**TASK PROMPT:**
Scan the entries below for "shape" and copy each line that holds it.
**** MATERIALS PROVIDED ****
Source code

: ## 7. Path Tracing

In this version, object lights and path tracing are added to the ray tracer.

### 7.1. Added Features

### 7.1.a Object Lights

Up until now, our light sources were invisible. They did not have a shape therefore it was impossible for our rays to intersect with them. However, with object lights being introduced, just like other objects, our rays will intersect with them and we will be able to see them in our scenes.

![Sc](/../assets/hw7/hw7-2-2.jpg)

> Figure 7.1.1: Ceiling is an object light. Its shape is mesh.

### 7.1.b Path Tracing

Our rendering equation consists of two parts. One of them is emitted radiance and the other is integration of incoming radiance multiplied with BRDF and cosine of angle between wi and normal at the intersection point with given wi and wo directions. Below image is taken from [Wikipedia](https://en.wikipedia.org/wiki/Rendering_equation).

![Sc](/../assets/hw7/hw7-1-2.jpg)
****
**FINISHED EXERCISE:**
Up until now, our light sources were invisible. They did not have a shape therefore it was impossible for our rays to intersect with them. However, with object lights being introduced, just like other objects, our rays will intersect with them and we will be able to see them in our scenes.
> Figure 7.1.1: Ceiling is an object light. Its shape is mesh.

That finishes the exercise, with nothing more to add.